#### [Exercise]
Keep the pictures out of the copy and repeat the records exactly.

-- Exercise data follows --

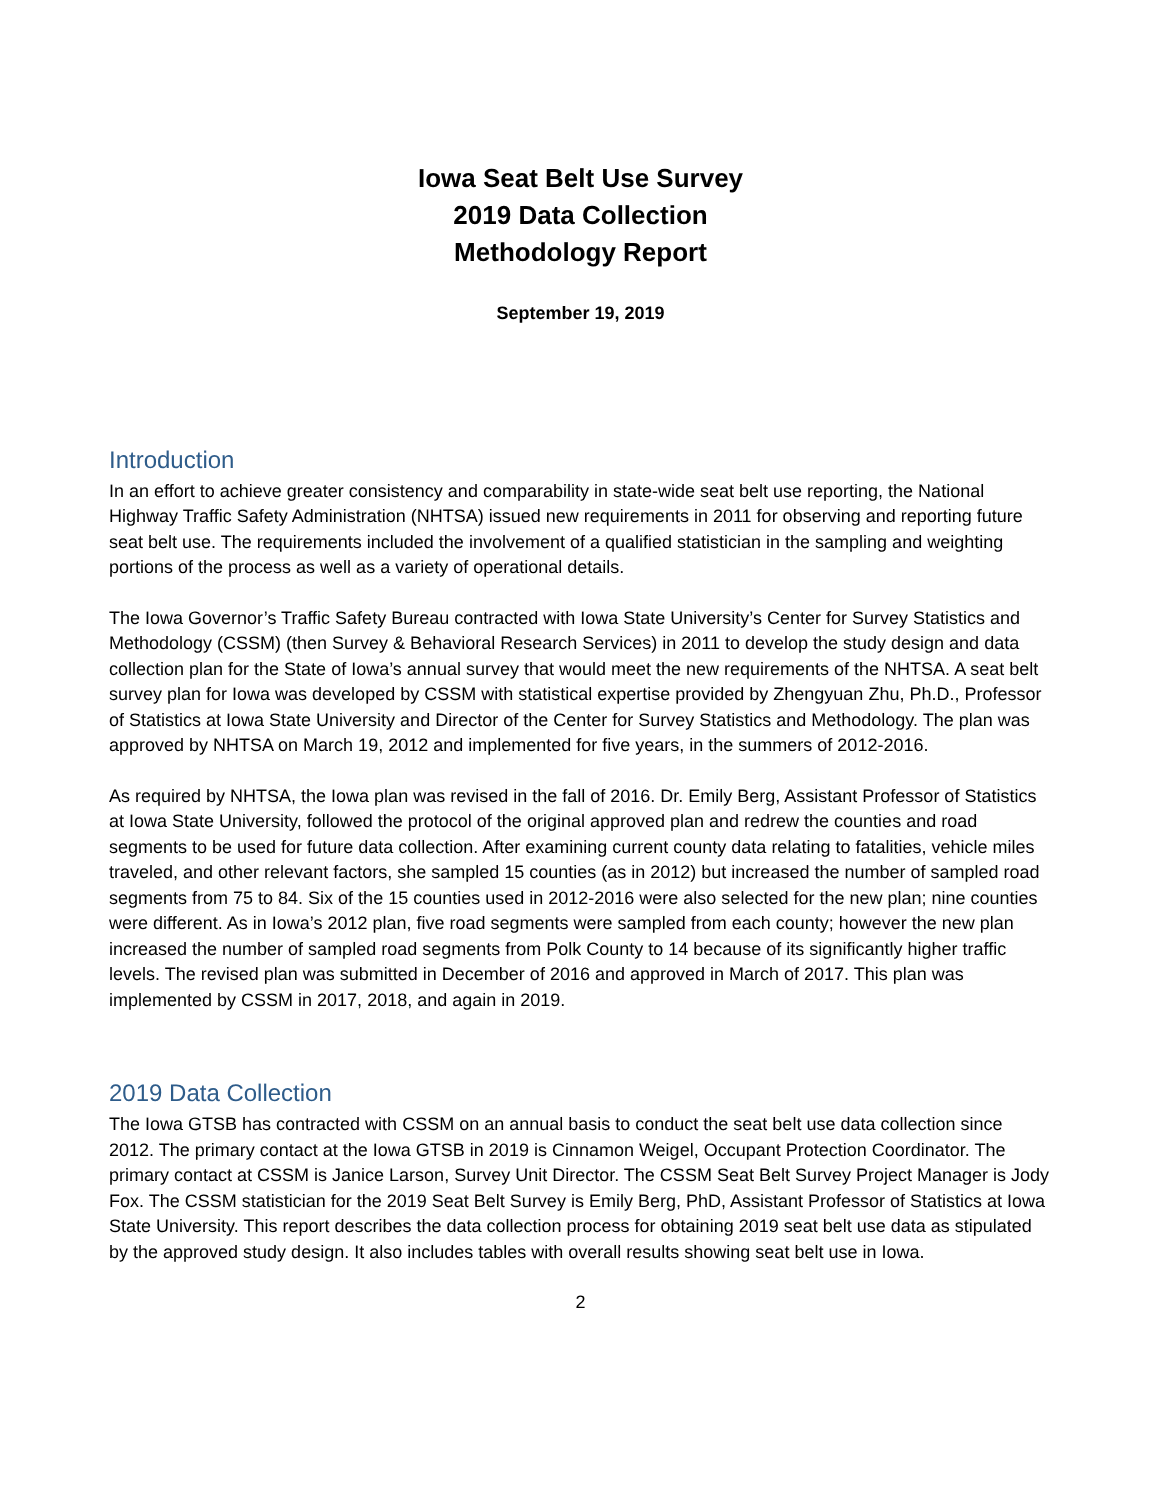Iowa Seat Belt Use Survey
2019 Data Collection
Methodology Report
September 19, 2019
Introduction
In an effort to achieve greater consistency and comparability in state-wide seat belt use reporting, the National Highway Traffic Safety Administration (NHTSA) issued new requirements in 2011 for observing and reporting future seat belt use. The requirements included the involvement of a qualified statistician in the sampling and weighting portions of the process as well as a variety of operational details.
The Iowa Governor’s Traffic Safety Bureau contracted with Iowa State University’s Center for Survey Statistics and Methodology (CSSM) (then Survey & Behavioral Research Services) in 2011 to develop the study design and data collection plan for the State of Iowa’s annual survey that would meet the new requirements of the NHTSA. A seat belt survey plan for Iowa was developed by CSSM with statistical expertise provided by Zhengyuan Zhu, Ph.D., Professor of Statistics at Iowa State University and Director of the Center for Survey Statistics and Methodology. The plan was approved by NHTSA on March 19, 2012 and implemented for five years, in the summers of 2012-2016.
As required by NHTSA, the Iowa plan was revised in the fall of 2016. Dr. Emily Berg, Assistant Professor of Statistics at Iowa State University, followed the protocol of the original approved plan and redrew the counties and road segments to be used for future data collection. After examining current county data relating to fatalities, vehicle miles traveled, and other relevant factors, she sampled 15 counties (as in 2012) but increased the number of sampled road segments from 75 to 84. Six of the 15 counties used in 2012-2016 were also selected for the new plan; nine counties were different. As in Iowa’s 2012 plan, five road segments were sampled from each county; however the new plan increased the number of sampled road segments from Polk County to 14 because of its significantly higher traffic levels. The revised plan was submitted in December of 2016 and approved in March of 2017. This plan was implemented by CSSM in 2017, 2018, and again in 2019.
2019 Data Collection
The Iowa GTSB has contracted with CSSM on an annual basis to conduct the seat belt use data collection since 2012. The primary contact at the Iowa GTSB in 2019 is Cinnamon Weigel, Occupant Protection Coordinator. The primary contact at CSSM is Janice Larson, Survey Unit Director. The CSSM Seat Belt Survey Project Manager is Jody Fox. The CSSM statistician for the 2019 Seat Belt Survey is Emily Berg, PhD, Assistant Professor of Statistics at Iowa State University. This report describes the data collection process for obtaining 2019 seat belt use data as stipulated by the approved study design. It also includes tables with overall results showing seat belt use in Iowa.
2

-- Exercise data concluded --

#### [Completed exercise]
Iowa Seat Belt Use Survey
2019 Data Collection
Methodology Report
September 19, 2019
Introduction
In an effort to achieve greater consistency and comparability in state-wide seat belt use reporting, the National Highway Traffic Safety Administration (NHTSA) issued new requirements in 2011 for observing and reporting future seat belt use. The requirements included the involvement of a qualified statistician in the sampling and weighting portions of the process as well as a variety of operational details.
The Iowa Governor’s Traffic Safety Bureau contracted with Iowa State University’s Center for Survey Statistics and Methodology (CSSM) (then Survey & Behavioral Research Services) in 2011 to develop the study design and data collection plan for the State of Iowa’s annual survey that would meet the new requirements of the NHTSA. A seat belt survey plan for Iowa was developed by CSSM with statistical expertise provided by Zhengyuan Zhu, Ph.D., Professor of Statistics at Iowa State University and Director of the Center for Survey Statistics and Methodology. The plan was approved by NHTSA on March 19, 2012 and implemented for five years, in the summers of 2012-2016.
As required by NHTSA, the Iowa plan was revised in the fall of 2016. Dr. Emily Berg, Assistant Professor of Statistics at Iowa State University, followed the protocol of the original approved plan and redrew the counties and road segments to be used for future data collection. After examining current county data relating to fatalities, vehicle miles traveled, and other relevant factors, she sampled 15 counties (as in 2012) but increased the number of sampled road segments from 75 to 84. Six of the 15 counties used in 2012-2016 were also selected for the new plan; nine counties were different. As in Iowa’s 2012 plan, five road segments were sampled from each county; however the new plan increased the number of sampled road segments from Polk County to 14 because of its significantly higher traffic levels. The revised plan was submitted in December of 2016 and approved in March of 2017. This plan was implemented by CSSM in 2017, 2018, and again in 2019.
2019 Data Collection
The Iowa GTSB has contracted with CSSM on an annual basis to conduct the seat belt use data collection since 2012. The primary contact at the Iowa GTSB in 2019 is Cinnamon Weigel, Occupant Protection Coordinator. The primary contact at CSSM is Janice Larson, Survey Unit Director. The CSSM Seat Belt Survey Project Manager is Jody Fox. The CSSM statistician for the 2019 Seat Belt Survey is Emily Berg, PhD, Assistant Professor of Statistics at Iowa State University. This report describes the data collection process for obtaining 2019 seat belt use data as stipulated by the approved study design. It also includes tables with overall results showing seat belt use in Iowa.
2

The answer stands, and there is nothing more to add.